I was speaking with a colleague recently who was lamenting the leadership culture she was working with in a client organization. Her criticism concerned conversations between senior leaders about desired leadership behaviors. In her words, leaders kept stressing behaviors such as decisiveness, action orientation and accountability rather than collaboration, communication and flexibility. I commiserated with her and agreed that all of those characteristics are valuable leadership behaviors depending on the circumstances. She offered the conclusion that these executives did not value these behaviors and, perhaps, needed further training so that they would value collaboration and flexibility as much as decisiveness and action-orientation.

It was a typical response to the problem she faced. Clearly, if leaders understood that valuing these different leadership behaviors would help their company improve, they would change their thinking and approach. More education was obviously the answer – except, it wasn’t.

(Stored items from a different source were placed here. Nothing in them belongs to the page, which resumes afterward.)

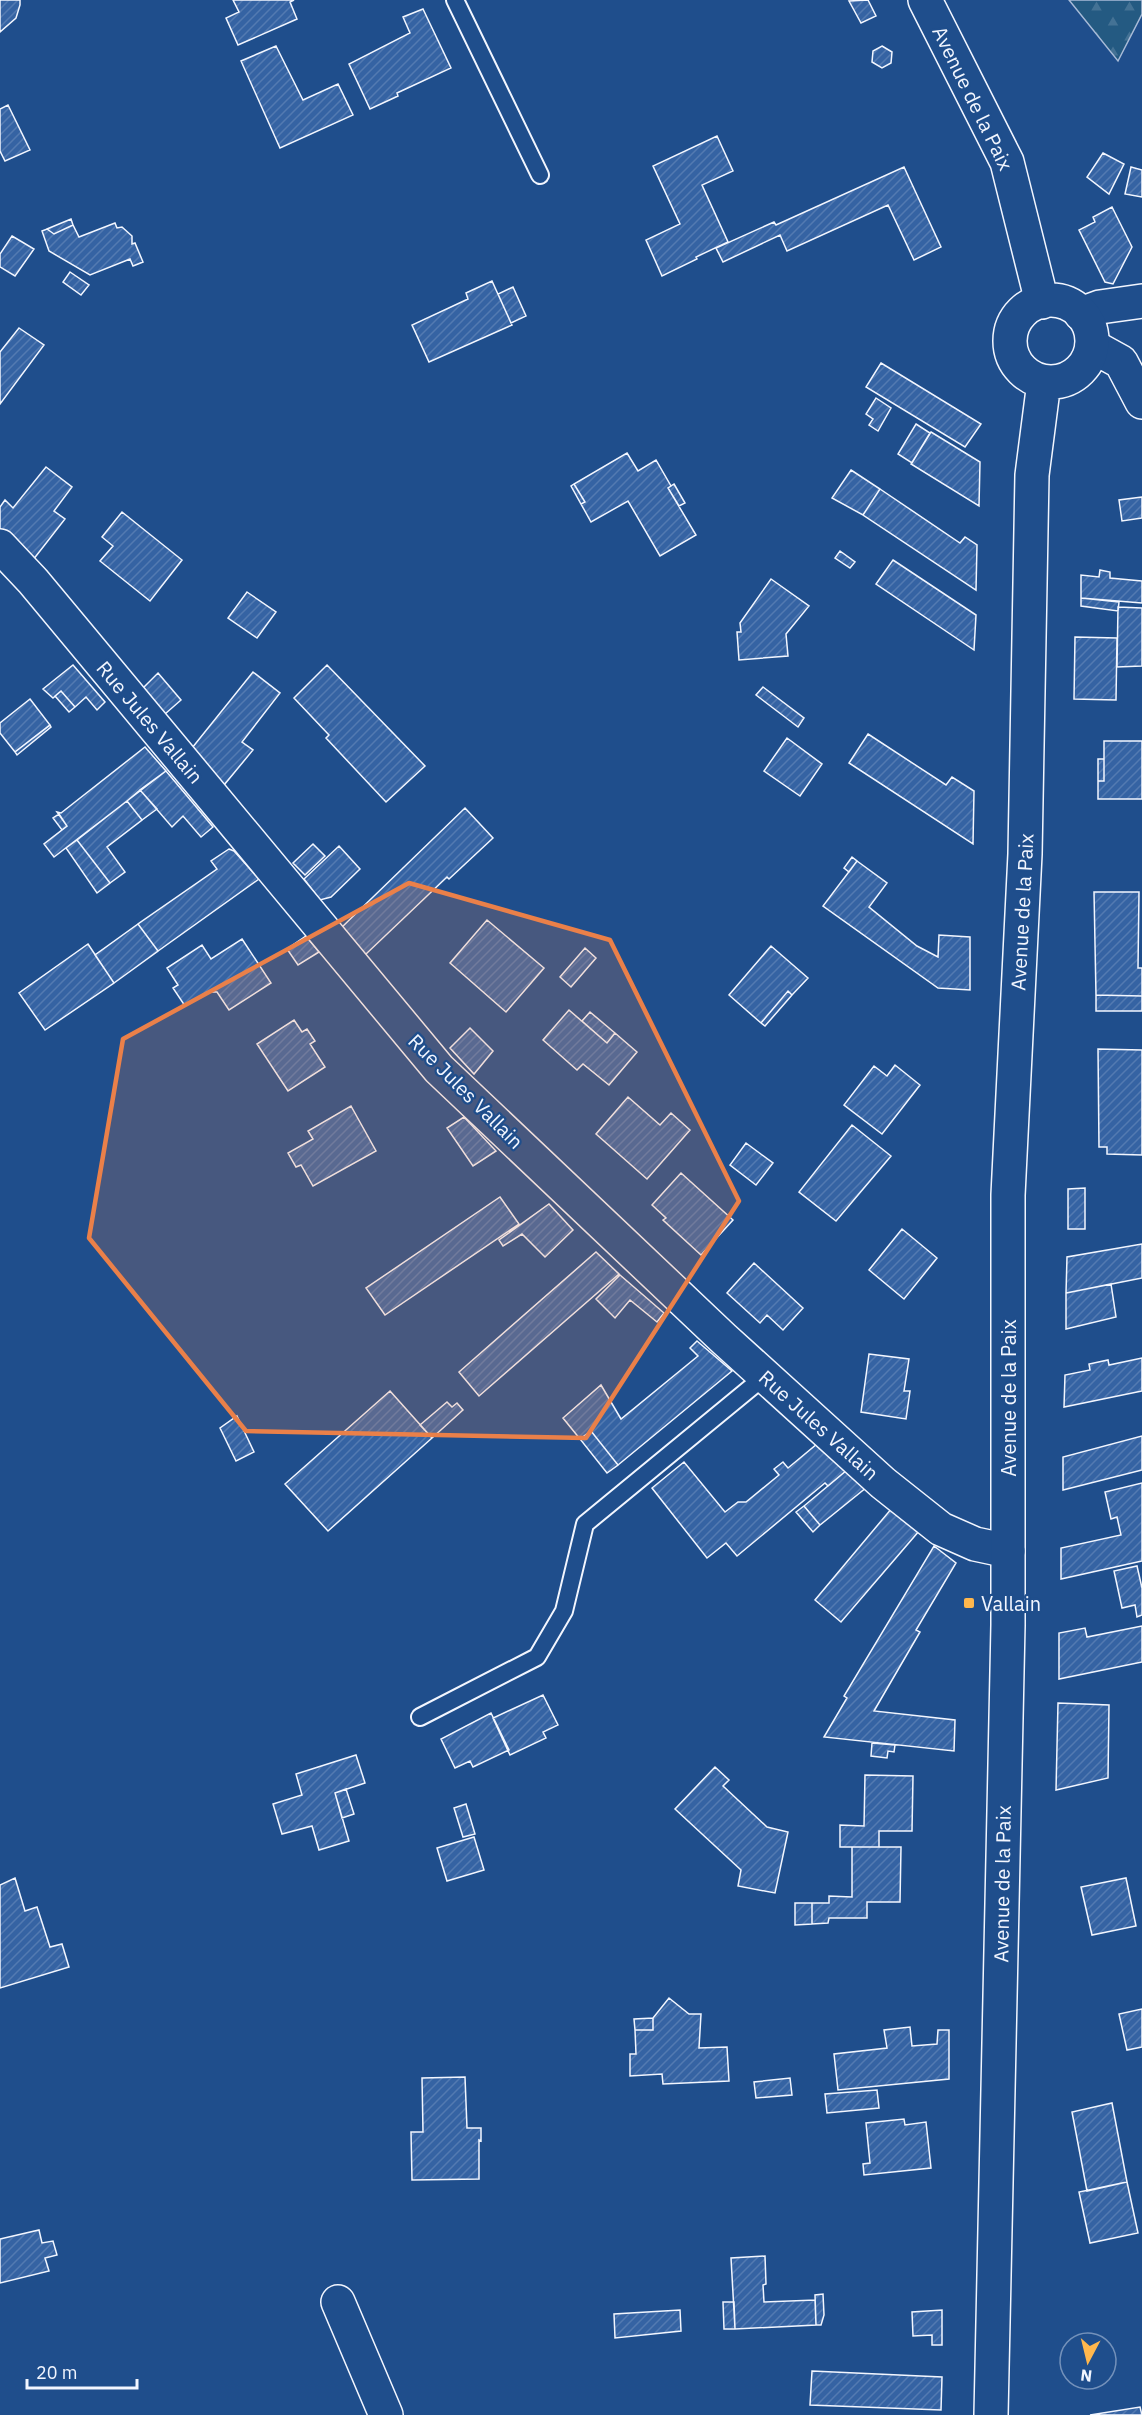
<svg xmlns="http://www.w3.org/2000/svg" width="1142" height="2415" viewBox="0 0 1142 2415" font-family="'IBM Plex Sans',sans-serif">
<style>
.forest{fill:url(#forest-firs);stroke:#a8bbd7;stroke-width:1.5}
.building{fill:url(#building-hatch);stroke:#f2f6ff;stroke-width:1.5}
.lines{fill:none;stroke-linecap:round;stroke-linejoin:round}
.service-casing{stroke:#f2f6ff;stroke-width:20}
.minor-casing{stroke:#f2f6ff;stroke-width:36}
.tertiary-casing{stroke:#f2f6ff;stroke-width:36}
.secondary-casing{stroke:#f2f6ff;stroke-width:36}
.service{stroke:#1f4e8c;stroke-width:16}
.minor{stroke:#1f4e8c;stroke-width:33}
.tertiary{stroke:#1f4e8c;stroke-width:33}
.secondary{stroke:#1f4e8c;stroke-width:33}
.marked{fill:#ea8049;fill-opacity:0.2;stroke:#ea8049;stroke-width:4.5;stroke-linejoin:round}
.poi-dot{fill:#ffb74d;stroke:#1f4e8c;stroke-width:2}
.labels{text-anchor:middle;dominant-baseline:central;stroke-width:4.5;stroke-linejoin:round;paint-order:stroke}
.street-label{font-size:20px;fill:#f2f6ff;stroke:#1f4e8c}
.poi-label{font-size:20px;fill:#f2f6ff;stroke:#1f4e8c;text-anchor:start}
</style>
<defs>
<pattern id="forest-firs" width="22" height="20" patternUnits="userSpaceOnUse" patternTransform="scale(1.5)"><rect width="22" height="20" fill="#245a82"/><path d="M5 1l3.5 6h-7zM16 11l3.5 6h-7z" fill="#447295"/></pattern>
<pattern id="building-hatch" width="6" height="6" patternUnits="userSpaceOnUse" patternTransform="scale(1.5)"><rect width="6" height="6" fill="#3563a3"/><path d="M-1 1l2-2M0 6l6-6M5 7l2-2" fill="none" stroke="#537ab1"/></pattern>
</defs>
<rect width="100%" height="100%" fill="#1f4e8c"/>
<path class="forest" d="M1069,0H1142V14L1118,61Z"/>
<path class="building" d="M0,0H20V5L16,18L0,32Z
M233,0H294L290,2L297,19L238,45L226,18L239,12Z
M868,0L876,16L861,23L849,1Z
M423,9L451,68L397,93L398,96L370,109L349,64L410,33L403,17Z
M276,46L303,100L338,84L353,115L280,148L241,61Z
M882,46L892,52L891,63L882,68L872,62L873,51Z
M8,105L30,150L5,161L0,151V109Z
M717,136L733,171L702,185L728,242L696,257L697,259L662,276L646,240L680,224L653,166Z
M1103,153L1124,164L1109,194L1087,177Z
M904,167L941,247L914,260L888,205L787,251L780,235L723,262L716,248L774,222L776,225Z
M1131,167L1142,170V197L1125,194Z
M1112,207L1132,247L1113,284L1105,282L1079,230L1095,222L1093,217Z
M71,219L73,225L54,234L47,229Z
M115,223L117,228L122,227L132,236V244L135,243L143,262L133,266L130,259L90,275L49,251L42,231L47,229L54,234L73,225L79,237Z
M12,236L34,249L15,276L0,267V254Z
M70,272L89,285L81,295L63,282Z
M492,281L512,325L429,362L412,325L468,299L466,293Z
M513,287L526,316L511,323L498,294Z
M19,328L44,345L0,404V352Z
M881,363L981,424L965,447L866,387Z
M876,398L891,408L878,431L869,425L873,419L866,414Z
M916,424L930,433L912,463L898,454Z
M931,432L980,462L979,506L911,464Z
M627,453L638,471L656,460L671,486L668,488L696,535L660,556L628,501L591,522L581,504L585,502L574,484Z
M46,467L72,487L54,511L65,519L29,565L0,533V507L5,500L13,508Z
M851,470L880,489L863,515L832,498Z
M574,484L585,502L581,504L571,486Z
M674,484L685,503L679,506L668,488Z
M880,489L960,543L965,537L977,545L976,590L863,515Z
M1142,497V518L1122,521L1119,500Z
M122,512L182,560L150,601L100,561L113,546L102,537Z
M840,551L855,562L850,568L835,558Z
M893,560L976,615L974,650L876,584Z
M1100,570L1110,572V578L1142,581V603L1081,598V575L1099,577Z
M771,579L809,606L786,634L788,656L739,660L737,632H741L740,623Z
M247,592L276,612L257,638L228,618Z
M1081,598L1119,602L1118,611L1081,606Z
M1118,607L1142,608V666L1117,667Z
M1075,637L1117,638L1116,700L1074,699Z
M73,665L105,702L97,710L86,697L75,707L61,691L53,698L43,689Z
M327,665L425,766L386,802L326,738L329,735L294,698Z
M253,672L280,693L242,742L253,750L224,785L192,748Z
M158,673L181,700L165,714L143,688Z
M763,687L804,718L798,727L756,695Z
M61,691L75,707L69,712L55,696Z
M30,699L50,725L15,752L0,733V723Z
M50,725L51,727L17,755L15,752Z
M868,734L946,785L952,777L974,791L973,844L849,763Z
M787,738L822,764L800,796L764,771Z
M1104,741H1142V799H1098V781H1104Z
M145,747L166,771L54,857L44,844L67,826L57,812L61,813Z
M1098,759H1104V781H1098Z
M166,771L213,827L201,837L183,816L172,827L140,790Z
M140,790L157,809L142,820L127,801Z
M127,801L142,820L107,847L125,872L110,883L77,840Z
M465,808L493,838L449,879L447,877L365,955L342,927Z
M59,814L67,826L62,830L53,818Z
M77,840L110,883L97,893L66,848Z
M313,844L325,856L305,875L293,863Z
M339,846L360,869L331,897L320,900L304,879Z
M229,849L234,851L259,879L158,951L138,924L217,869L211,861Z
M852,857L857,861L849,872L844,868Z
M857,861L887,883L869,907L917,946L938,957L939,935L970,937V990L938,988L823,906Z
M1094,892H1139L1138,968H1142V996L1096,995Z
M487,920L544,968L506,1012L450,963Z
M138,924L158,951L114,983L95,955Z
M306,936L319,952L298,965L287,949Z
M242,939L271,983L229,1010L217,992H207L185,1006L173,988L178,985L167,968L202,945L211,959Z
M88,944L114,983L45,1030L19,993Z
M771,946L808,978L792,995L788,991L761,1023L729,995Z
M585,948L596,958L571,987L560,977Z
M788,991L792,995L765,1026L761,1023Z
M1096,995L1142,996V1011H1096Z
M569,1010L607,1043L615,1033L637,1052L609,1085L583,1064L577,1070L543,1040Z
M590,1012L615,1033L607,1043L582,1021Z
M294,1020L302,1032L307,1029L315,1041L310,1044L325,1067L288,1091L257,1044Z
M470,1028L493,1051L474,1074L450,1048Z
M1098,1049L1142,1050V1155L1107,1154V1147H1099Z
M895,1065L920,1085L882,1134L844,1105L874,1066L887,1076Z
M628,1097L660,1125L671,1113L690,1130L647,1179L596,1134Z
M351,1106L376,1151L313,1186L301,1165L296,1167L288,1153L313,1139L308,1131Z
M464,1117L496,1151L473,1166L447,1128Z
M852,1125L891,1156L836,1221L799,1192Z
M746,1143L773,1163L756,1185L730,1165Z
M681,1173L733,1220L701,1255L663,1220L666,1218L652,1205Z
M1085,1188V1229H1068V1189Z
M500,1197L519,1224L385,1315L366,1288Z
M549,1204L573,1230L545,1257L522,1234L503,1246L499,1240Z
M902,1229L937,1258L904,1299L869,1270Z
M1142,1244V1278L1066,1293L1067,1257Z
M596,1252L619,1274L479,1396L459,1372Z
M754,1263L803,1308L783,1330L767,1315L760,1323L727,1293Z
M620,1275L664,1313L657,1322L630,1300L615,1318L596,1299Z
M1111,1284L1116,1317L1066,1329V1293Z
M697,1341L732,1371L618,1465L591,1431L580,1439L563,1418L601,1385L621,1419L698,1356L690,1348Z
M869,1354L909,1359L904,1391H910L906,1419L861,1412Z
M1142,1358V1391L1064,1407L1065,1375L1090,1370L1089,1364L1108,1360L1109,1365Z
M390,1391L432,1438L328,1531L285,1484Z
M447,1402L452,1407L457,1403L463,1410L432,1438L420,1425Z
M237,1416L254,1452L236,1461L220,1428Z
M591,1431L618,1465L607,1473L580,1439Z
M1142,1436V1470L1063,1490V1457Z
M817,1444L847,1470L828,1486L825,1483L737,1556L726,1543L707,1558L652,1488L684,1462L725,1512L738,1502H746L779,1475L774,1469L783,1462L788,1468Z
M847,1470L867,1487L820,1525L804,1506Z
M1142,1483V1561L1061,1579V1548L1121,1535L1117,1517L1111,1519L1105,1492Z
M804,1506L820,1525L813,1532L796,1512Z
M892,1508L919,1531L841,1622L815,1600Z
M934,1546L956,1563L916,1630L920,1632L874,1711L955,1720L954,1751L824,1737L847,1698L844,1696Z
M1137,1566L1142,1588V1615L1137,1617L1135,1605L1122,1608L1114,1571Z
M1142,1626V1662L1059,1679V1633L1085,1628L1087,1637Z
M543,1695L558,1725L543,1732L546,1738L510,1755L493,1718Z
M1058,1703L1109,1705L1108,1778L1056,1790Z
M491,1713L509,1750L473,1767L470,1761L455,1768L441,1739Z
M872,1743L895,1745L894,1752L888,1751L887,1758L871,1756Z
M356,1755L365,1783L335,1793L349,1841L319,1850L312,1826L282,1834L273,1804L302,1795L296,1774Z
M715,1767L729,1780L723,1786L767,1827L788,1832L775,1893L738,1886L741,1870L675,1809Z
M865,1775L913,1776L912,1831H879V1847H840V1825L864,1826Z
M346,1789L354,1814L342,1818L335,1793Z
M466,1804L475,1834L463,1837L454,1808Z
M474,1837L484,1870L447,1881L437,1848Z
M852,1847H901L900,1902H867V1918H829L828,1923L812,1924V1903H829V1896L852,1897Z
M15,1878L25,1911L37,1907L50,1947L62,1944L69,1967L0,1988V1885Z
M1126,1878L1136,1926L1092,1935L1081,1887Z
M795,1903H812V1924L795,1925Z
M669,1998L689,2014H701L699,2048L727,2047L729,2081L663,2084L662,2074L630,2076V2054H636L635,2030H653V2018Z
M1142,2009V2047L1127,2050L1119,2014Z
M653,2018V2030H635L634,2019Z
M910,2027L912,2046L937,2044L938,2030H949V2079L838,2090L834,2054L887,2048L884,2030Z
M465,2077L467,2128H481V2141L479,2140V2179L412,2180L411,2132H423L422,2078Z
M790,2078L792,2095L756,2098L754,2082Z
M877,2090L879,2108L827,2113L825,2094Z
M1112,2103L1127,2182L1087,2191L1072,2112Z
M904,2119L905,2125L926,2122L931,2168L864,2175L863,2164L870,2163L866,2123Z
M1127,2182L1138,2233L1090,2243L1079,2192Z
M39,2230L42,2243L53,2241L57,2255L45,2258L49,2271L0,2283V2239Z
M765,2256L766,2284L763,2285L764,2302L815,2300L816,2325L735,2329L731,2258Z
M823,2294L824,2315L821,2325H816L815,2295Z
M723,2302H734L735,2329H724Z
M680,2310L681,2331L615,2338L614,2314Z
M942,2310V2345H932V2335L913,2336L912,2312Z
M812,2371L942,2377L941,2410L810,2405Z
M1140,2407L1142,2415H1090Z"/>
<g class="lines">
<defs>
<path id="service" d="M455,0L540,175
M420,1717L537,1657L564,1611L585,1524L765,1376"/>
<path id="minor" d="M1081,314L1100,307L1142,301
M0,546L33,581L439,1069L723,1338L883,1483L941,1529L975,1544L1008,1551
M338,2302L386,2415"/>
<path id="tertiary" d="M1092,346L1121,362L1142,402"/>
<path id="secondary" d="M925,0L1007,162L1042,302
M1010 341a41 41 0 1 1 82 0a41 41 0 1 1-82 0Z
M991,2415L1008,1625V1195L1025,854L1032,475L1044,382"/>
</defs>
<use href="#service" class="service-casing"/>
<use href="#minor" class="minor-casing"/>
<use href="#tertiary" class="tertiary-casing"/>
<use href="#secondary" class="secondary-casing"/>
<use href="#service" class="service"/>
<use href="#minor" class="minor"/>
<use href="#tertiary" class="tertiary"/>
<use href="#secondary" class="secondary"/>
</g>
<path class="marked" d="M409,883L610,940L739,1201L586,1438L246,1431L89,1238L123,1039Z"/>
<rect class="poi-dot" x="963" y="1597" width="12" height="12" rx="3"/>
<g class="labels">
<g class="street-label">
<text transform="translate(973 98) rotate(64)">Avenue de la Paix</text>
<text transform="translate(150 722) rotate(50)">Rue Jules Vallain</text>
<text transform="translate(1022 912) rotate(-87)">Avenue de la Paix</text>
<text transform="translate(466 1091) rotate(45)">Rue Jules Vallain</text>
<text transform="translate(1008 1398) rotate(-90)">Avenue de la Paix</text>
<text transform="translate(819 1425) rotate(42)">Rue Jules Vallain</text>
<text transform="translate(1002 1884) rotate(-89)">Avenue de la Paix</text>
</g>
<g class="poi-label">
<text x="981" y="1603">Vallain</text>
</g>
</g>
<g transform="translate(1088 2361) rotate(187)"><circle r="28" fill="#1f4e8c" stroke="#7391ba" stroke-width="1.5"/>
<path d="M0-4.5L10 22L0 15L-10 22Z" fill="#ffb74d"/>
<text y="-9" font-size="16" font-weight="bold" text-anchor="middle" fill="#f2f6ff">N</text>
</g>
<path d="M27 2379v9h110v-9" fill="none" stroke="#f2f6ff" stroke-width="3"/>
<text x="36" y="2379" font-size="18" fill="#f2f6ff" stroke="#1f4e8c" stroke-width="4.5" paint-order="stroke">20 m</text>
</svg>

Training and education do not have the power to fundamentally change behaviors and culture. While they are important components in driving the recognition that change must occur, and the skills needed to make the change, they are not the drivers of change itself. What organizations reward and punish are the real drivers of behavior and culture. However, most organizations do not put sufficient energy and resources into changing cultural rewards and punishments. We shouldn’t view training and education as an end in themselves but as a potential catalyst for change. At the end of the day, people do what they are measured against and what they are rewarded for, and they don’t do what they are punished for.

The answer to why training won’t change the culture lies in understanding why people behave the way they do. The is not education and awareness. I know well that I should exercise for at least 30 minutes daily – yet I hardly ever do. I have seen many things, working in organizational development for over 20 years, and one of the most striking things I see over and over is the belief that education, awareness and training change behaviors and, therefore, culture. They do not. They never have, and they never will. They are only part of a solution.

Let’s take the example of the executives who value decisiveness, action orientation and accountability. Is it because they don’t think collaboration is a good idea? Probably not. The reason they value those behaviors is because they work in a company, in this case, whose primary objective is the delivery of high-quality products on time and on budget through operational excellence. As such, they are measured against those outcomes, with the most effective behaviors rewarded and the behaviors not associated with those outcomes punished.

Think about running a manufacturing company. Typically, the most valuable behaviors are action orientation and decisiveness. The plant needs to run on time, problems need to be quickly and decisively addressed, and there are rigorous oversight and accountability models in place to ensure that employees effectively engage in repeatable processes and procedures. Sure, collaboration and flexibility are important, but secondarily so. So, leaders rightly place primary importance on the characteristics that are measured and rewarded.

Another way to look at it is that the behaviors that are valued are the result of an evolutionary framework. Behaviors that tend to accomplish the goals of the organization tend to be reinforced, while the behaviors that tend to detract from organizational goals diminish.

Organizations who value decisive action reward decisive action. To change behaviors, you must begin rewarding different behaviors. For example, if making sure all opinions are heard is a behavior you want your organization to value, create mechanisms to ensure that all opinions are heard, and then reward those mechanisms. For example, require each person in a room to offer an opinion when a decision is being made, or create a designated challenger to ensure that at least one alternate opinion is heard. Recognize people who challenge the consensus. Praise the most ingenious challenge to the status quo. Punish leaders who do not follow the process. There are a number of ways to reward and reinforce different behaviors. If your organization believes there is real value in changing behaviors, it will dedicate sufficient resources in time and energy to do so.

The value of education is in helping leaders to understand that a change of behavior is necessary and worth spending time and other resources on. The typical shortfall in education is that too many leaders and organizations believe that training is an end in itself and that the act of having the training solves the problem. The truth of the matter is, education and awareness are merely the first steps toward helping people understand that a change is needed.

What we measure, reward and punish are ultimately what drive behaviors, and they are where we should look when we think about changing our culture. Take a look at your change initiatives; I’ll bet that beyond training, there is little energy going into understanding how your organization culturally drives behaviors through rewards and punishments. It takes a great deal of effort to modify rewards and punishments, but that is exactly what you will need to do in order for your culture/behavior change to be successful. If you are stopping at training and education, then you haven’t even really begun.